Desperate to escape its financial sinkhole, the Postal Service has begun offering discounts to companies and direct-mail marketers that step up their use of unsolicited letters, which last year amounted to 84 billion credit-card offers, Coldwater Creek catalogs and so forth. Its website has a handy new section called Every Door Direct Mail to make it easier for small business to send citizens a flood of solicitations. Postmaster General Bob Donahoe belittled online alternatives to the New York Times: "You can advertise on Facebook, but I don’t see how you can trace the number of 'likes' to return on investment."
The Postal Service has plenty of problems: It failed to make a required $5.5 billion payment for retiree health benefits this summer, is on pace to lose $14.1 billion this year, and legislation that might give it more flexibility on its finances is stuck in Congress. With first-class mail volume cratering by 25 percent since 2006, a new focus on what it calls "regular mail" might seem sensible. According to the post office’s inspector general, Every Door Direct Mail could generate $1.2 billion in new revenue annually.
Don't buy it. Junk mail is far less profitable than first-class letters. Increasing volume is at cross purposes with the vital goal, shared to some extent by Donahoe and Congress, of downsizing the work force and closing processing plants and low-traffic post offices.
And, of course, Americans hate junk mail -- for good reason. It clutters not just our mailboxes but also our landfills: The Times reported in 2009 that less than half of regular mail is recycled, and 44 percent of it is discarded unopened.
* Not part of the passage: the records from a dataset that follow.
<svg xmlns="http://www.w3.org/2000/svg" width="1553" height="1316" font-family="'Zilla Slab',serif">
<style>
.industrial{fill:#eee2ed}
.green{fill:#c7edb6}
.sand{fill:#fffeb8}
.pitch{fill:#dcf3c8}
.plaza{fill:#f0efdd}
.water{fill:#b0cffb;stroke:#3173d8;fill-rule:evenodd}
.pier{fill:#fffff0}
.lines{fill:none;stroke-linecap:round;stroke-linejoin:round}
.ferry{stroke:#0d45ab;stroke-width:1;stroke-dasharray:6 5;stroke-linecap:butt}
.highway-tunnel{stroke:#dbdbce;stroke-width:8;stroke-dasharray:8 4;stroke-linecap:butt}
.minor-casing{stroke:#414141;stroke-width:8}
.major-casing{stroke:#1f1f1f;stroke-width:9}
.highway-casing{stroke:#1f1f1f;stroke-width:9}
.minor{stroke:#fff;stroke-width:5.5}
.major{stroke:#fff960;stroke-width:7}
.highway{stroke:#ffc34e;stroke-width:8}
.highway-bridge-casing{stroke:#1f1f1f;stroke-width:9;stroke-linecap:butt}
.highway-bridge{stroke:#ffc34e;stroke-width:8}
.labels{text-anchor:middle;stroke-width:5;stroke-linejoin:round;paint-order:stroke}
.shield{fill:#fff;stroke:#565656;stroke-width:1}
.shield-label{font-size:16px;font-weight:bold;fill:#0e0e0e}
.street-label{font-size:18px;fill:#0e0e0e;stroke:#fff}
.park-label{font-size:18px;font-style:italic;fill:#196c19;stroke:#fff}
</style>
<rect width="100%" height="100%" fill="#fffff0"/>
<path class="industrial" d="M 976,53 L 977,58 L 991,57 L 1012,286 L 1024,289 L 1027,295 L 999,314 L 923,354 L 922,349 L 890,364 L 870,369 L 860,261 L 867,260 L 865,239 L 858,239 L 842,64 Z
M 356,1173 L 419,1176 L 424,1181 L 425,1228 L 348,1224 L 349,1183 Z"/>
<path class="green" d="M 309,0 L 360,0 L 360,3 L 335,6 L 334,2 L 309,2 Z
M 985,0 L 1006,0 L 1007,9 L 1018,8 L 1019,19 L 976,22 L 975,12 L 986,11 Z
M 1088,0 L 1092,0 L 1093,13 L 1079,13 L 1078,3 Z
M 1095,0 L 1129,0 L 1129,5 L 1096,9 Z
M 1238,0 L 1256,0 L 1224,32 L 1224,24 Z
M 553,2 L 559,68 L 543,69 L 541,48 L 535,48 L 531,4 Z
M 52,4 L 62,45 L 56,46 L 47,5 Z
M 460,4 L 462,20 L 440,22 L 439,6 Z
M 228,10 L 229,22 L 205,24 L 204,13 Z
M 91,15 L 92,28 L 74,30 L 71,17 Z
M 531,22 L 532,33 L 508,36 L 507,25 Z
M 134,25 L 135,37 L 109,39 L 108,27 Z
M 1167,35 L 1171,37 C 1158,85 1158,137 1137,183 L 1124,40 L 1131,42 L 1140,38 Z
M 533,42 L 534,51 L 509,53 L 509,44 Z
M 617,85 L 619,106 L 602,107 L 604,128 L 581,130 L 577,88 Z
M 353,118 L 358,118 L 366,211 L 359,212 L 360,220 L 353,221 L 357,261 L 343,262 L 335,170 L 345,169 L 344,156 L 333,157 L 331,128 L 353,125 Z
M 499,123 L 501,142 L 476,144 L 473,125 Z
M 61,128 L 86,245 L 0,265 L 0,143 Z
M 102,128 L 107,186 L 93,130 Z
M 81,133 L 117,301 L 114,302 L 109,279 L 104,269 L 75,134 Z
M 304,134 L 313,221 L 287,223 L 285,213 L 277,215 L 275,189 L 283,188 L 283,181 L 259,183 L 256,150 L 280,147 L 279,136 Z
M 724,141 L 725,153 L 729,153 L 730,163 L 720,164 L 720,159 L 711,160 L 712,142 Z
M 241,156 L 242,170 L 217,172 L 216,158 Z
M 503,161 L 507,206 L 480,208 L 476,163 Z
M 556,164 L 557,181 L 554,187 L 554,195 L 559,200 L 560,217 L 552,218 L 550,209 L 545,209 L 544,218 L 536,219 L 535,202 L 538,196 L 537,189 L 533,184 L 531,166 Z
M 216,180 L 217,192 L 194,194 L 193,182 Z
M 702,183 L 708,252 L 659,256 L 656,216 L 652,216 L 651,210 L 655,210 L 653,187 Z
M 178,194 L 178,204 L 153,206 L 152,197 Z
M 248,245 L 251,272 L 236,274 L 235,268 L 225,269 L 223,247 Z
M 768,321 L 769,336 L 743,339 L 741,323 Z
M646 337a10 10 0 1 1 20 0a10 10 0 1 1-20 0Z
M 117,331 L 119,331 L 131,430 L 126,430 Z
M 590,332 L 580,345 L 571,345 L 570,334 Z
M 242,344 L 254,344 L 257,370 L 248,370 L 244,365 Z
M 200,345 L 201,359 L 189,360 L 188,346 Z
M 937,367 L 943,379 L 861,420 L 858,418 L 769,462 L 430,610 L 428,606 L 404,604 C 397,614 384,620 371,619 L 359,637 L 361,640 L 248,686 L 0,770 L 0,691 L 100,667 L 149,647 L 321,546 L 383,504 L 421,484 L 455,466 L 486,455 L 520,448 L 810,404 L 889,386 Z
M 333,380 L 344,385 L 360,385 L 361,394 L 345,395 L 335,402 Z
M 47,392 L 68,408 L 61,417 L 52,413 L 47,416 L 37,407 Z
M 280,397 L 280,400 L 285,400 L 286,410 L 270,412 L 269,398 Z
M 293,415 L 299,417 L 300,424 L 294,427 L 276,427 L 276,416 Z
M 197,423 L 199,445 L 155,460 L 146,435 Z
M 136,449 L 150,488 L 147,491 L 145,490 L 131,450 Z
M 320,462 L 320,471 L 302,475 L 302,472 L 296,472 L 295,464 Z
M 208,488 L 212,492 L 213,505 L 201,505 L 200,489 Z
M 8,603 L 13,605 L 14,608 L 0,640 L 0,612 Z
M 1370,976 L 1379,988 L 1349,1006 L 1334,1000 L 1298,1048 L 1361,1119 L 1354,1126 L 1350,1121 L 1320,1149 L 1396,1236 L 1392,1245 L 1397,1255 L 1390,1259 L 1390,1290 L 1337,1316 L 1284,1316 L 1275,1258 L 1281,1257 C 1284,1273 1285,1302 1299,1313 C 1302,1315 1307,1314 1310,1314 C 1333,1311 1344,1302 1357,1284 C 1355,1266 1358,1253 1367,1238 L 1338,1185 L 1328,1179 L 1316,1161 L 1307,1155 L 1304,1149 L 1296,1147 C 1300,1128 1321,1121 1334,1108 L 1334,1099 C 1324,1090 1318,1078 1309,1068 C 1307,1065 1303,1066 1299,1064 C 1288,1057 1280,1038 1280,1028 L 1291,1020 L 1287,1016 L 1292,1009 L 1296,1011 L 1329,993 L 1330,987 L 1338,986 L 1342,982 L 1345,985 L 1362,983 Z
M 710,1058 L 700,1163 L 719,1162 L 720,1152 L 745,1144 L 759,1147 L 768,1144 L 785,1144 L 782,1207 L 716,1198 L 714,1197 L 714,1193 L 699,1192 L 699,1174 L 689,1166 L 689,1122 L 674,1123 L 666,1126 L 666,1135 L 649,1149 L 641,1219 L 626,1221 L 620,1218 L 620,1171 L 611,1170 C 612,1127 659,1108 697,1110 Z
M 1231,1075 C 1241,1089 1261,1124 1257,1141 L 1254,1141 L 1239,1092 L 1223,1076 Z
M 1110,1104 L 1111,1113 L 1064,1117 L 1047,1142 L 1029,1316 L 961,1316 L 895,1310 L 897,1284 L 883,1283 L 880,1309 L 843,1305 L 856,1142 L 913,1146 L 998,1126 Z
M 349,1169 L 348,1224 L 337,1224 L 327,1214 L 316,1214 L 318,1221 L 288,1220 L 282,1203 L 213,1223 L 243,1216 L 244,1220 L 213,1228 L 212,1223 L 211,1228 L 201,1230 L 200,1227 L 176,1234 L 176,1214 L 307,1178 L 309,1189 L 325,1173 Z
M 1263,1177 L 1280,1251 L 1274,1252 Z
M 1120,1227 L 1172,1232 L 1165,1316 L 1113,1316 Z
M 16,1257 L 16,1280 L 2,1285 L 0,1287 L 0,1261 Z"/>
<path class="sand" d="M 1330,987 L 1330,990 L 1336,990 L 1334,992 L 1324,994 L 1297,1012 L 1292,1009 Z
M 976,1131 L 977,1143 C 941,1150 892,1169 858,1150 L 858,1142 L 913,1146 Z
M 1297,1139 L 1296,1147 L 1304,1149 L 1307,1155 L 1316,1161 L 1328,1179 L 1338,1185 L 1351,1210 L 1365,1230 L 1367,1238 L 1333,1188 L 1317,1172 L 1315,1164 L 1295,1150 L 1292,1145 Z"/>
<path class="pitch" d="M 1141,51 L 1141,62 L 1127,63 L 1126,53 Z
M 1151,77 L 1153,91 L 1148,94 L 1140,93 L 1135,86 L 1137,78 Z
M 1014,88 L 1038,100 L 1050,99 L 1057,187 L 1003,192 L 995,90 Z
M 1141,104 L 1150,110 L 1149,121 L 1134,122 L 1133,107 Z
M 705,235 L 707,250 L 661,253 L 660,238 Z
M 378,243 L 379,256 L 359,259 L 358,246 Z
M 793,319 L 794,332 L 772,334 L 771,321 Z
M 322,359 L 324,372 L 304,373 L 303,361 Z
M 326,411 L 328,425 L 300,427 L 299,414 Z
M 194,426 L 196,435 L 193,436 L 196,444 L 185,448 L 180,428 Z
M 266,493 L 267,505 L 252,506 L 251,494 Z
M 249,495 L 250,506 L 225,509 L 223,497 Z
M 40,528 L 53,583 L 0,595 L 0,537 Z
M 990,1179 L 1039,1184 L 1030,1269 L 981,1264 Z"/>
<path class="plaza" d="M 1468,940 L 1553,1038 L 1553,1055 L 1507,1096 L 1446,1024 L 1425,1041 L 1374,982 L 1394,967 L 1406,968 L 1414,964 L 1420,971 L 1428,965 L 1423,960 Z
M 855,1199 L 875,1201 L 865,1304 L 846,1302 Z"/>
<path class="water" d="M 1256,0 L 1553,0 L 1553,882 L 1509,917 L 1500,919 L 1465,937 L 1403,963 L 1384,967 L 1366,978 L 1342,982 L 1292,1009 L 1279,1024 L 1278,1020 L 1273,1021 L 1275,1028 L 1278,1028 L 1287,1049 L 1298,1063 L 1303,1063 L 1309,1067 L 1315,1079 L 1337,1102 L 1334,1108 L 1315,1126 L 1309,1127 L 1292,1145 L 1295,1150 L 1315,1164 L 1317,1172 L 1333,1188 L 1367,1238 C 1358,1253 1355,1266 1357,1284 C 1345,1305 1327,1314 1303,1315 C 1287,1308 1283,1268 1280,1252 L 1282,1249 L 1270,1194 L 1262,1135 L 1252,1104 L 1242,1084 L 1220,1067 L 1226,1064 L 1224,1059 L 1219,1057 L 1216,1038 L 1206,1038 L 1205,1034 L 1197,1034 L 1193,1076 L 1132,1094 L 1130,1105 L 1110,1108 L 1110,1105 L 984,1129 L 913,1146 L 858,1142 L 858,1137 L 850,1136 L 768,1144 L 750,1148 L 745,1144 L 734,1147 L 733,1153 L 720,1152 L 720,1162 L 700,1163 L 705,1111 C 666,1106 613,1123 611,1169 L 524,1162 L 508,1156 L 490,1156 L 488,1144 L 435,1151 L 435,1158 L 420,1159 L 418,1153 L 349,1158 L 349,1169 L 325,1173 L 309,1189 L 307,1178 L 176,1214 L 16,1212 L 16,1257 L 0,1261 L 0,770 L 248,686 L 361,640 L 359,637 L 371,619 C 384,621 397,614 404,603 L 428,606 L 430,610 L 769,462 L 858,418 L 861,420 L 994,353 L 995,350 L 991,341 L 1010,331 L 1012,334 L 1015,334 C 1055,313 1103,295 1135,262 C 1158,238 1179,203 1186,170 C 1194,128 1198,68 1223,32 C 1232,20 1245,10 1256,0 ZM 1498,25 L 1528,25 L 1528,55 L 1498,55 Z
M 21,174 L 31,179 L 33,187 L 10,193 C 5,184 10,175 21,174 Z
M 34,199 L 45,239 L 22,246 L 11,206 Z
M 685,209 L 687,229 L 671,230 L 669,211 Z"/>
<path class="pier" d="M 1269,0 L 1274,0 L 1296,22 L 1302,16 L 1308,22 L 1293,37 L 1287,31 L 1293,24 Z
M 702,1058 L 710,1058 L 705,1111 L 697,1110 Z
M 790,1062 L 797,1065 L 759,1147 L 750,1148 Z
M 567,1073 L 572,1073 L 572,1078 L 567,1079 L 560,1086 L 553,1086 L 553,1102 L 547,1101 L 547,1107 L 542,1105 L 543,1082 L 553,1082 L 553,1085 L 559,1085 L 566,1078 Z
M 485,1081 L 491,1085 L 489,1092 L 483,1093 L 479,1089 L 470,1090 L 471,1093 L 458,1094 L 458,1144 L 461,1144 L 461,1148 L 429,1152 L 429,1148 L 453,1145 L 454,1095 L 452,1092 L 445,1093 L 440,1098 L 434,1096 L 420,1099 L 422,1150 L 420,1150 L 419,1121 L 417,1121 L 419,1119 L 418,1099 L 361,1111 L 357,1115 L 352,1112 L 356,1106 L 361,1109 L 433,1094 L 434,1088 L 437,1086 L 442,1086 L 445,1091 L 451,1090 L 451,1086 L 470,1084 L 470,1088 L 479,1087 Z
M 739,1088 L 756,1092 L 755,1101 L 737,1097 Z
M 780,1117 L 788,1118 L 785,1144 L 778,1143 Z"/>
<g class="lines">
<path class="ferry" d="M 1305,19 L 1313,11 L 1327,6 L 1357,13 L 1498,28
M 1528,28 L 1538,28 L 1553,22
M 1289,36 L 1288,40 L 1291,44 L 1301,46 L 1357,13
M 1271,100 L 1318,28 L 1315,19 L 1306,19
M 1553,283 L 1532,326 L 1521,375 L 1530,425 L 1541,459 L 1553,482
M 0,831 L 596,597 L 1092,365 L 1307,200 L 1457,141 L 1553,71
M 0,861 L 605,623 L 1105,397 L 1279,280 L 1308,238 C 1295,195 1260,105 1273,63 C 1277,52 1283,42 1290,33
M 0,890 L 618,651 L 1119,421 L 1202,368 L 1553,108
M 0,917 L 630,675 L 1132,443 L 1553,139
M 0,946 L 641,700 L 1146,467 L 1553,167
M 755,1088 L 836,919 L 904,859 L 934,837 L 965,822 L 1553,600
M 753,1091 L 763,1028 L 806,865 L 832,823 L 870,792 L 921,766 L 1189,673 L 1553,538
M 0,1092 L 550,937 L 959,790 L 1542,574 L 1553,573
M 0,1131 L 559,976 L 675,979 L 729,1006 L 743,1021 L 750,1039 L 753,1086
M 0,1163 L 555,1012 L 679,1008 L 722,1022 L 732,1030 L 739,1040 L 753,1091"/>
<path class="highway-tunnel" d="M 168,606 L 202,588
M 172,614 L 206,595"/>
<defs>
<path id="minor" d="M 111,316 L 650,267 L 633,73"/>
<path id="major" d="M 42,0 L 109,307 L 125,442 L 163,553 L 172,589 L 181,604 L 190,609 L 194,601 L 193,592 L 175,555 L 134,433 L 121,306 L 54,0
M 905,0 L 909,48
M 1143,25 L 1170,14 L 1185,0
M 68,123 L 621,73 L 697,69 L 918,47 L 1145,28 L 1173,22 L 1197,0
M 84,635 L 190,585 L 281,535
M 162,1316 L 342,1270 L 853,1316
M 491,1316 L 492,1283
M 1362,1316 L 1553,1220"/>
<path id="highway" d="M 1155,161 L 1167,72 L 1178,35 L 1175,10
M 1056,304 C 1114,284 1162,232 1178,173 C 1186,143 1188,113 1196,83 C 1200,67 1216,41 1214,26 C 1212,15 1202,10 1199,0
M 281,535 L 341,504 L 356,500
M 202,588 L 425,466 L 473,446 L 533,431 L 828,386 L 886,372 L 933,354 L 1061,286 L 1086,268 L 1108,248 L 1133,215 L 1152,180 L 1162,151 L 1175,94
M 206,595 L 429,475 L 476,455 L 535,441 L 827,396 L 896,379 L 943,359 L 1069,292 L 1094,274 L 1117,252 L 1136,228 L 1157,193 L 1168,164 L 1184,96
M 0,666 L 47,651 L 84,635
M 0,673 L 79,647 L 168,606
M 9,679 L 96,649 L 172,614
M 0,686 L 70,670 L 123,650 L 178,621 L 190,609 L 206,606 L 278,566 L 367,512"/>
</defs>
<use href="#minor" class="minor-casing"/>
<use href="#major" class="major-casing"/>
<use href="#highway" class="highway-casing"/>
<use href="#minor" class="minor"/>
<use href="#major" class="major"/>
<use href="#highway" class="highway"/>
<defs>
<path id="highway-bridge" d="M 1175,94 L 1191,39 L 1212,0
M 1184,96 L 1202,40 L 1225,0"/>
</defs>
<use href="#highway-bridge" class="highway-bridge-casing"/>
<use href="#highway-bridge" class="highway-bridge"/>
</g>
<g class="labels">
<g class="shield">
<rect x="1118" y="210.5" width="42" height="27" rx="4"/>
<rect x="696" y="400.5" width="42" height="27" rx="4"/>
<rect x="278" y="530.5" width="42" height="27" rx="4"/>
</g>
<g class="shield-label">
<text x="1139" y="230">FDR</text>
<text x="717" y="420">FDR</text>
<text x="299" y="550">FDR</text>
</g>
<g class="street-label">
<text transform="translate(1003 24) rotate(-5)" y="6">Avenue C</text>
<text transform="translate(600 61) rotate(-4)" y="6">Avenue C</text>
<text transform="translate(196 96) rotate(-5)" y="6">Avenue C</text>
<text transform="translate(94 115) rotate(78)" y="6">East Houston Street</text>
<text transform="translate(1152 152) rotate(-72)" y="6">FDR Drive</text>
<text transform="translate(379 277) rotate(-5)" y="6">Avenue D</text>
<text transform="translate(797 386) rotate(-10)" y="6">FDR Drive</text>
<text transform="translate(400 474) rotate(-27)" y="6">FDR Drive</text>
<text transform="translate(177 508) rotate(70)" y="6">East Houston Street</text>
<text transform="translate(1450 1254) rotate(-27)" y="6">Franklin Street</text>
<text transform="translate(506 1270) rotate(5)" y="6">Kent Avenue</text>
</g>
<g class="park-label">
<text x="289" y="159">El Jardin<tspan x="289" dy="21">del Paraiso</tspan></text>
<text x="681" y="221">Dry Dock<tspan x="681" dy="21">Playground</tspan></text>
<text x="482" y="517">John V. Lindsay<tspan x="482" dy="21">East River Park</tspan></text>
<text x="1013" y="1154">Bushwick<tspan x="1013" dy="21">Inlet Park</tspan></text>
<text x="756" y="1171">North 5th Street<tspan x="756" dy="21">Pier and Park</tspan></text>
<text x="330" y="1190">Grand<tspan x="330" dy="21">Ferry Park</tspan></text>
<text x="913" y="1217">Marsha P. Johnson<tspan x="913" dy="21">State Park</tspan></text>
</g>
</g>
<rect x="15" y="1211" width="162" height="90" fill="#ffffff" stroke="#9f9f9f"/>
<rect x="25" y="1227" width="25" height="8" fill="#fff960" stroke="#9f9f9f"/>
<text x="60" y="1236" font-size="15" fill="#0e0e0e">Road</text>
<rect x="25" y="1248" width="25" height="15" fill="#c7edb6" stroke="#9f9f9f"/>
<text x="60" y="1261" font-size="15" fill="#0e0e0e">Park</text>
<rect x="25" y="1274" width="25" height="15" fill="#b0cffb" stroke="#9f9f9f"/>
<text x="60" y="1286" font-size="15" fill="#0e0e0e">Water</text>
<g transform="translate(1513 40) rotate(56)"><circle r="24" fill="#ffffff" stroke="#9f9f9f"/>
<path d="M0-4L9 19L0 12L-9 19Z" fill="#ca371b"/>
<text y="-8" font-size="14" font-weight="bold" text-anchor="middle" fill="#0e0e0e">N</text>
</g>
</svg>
Perhaps the Postal Service initiative will have some benefits: It might provide a little fiscal stimulus for services like Stop the Junk Mail and Catalog Choice, which can limit the amount unsolicited mail you receive. Even better would be if legislators passed laws creating anti-junk registries similar to those for unsolicited phone calls. Until then, be careful not to trip on the way out your front door.